A third challenge arose from this—the price of electric vehicles is much higher than vehicles with fossil energy. Dannif said the provision of incentives for electric vehicle users can be initiated at the regional level such as in Bali with Peraturan Gubernur Bali 48/2019.

The Indonesian government announced the implementation of a carbon tax effective from 1 July 2022 for coal-fired power plants, but the policy was postponed. The unfinished work on the policy’s derivative regulations, as well as prolonged global economic turmoil, are risks that are needed to be taken into account by the government.
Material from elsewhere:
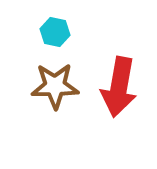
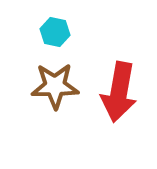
red arrow: moved 5 px down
Under the government's carbon tax draft, emissions are charged a minimum rate of IDR30 (US$0.2) per kg of CO2-eq and are to be implemented under a cap-trade scheme. The tax is the amount companies must pay for surplus emissions above the government’s cap for a certain period.

“With increasingly sophisticated technology in the transportation sector, the cost of energy will decrease. The energy transition will run naturally, where fossil energy will pay a carbon tax, whilst new and renewable energy will receive incentives,” said Dannif.

Pertamina NRE will continue to follow developments in new and renewable energy, finding solutions to challenges as part of their purpose to provide clean energy which is in line with the government target.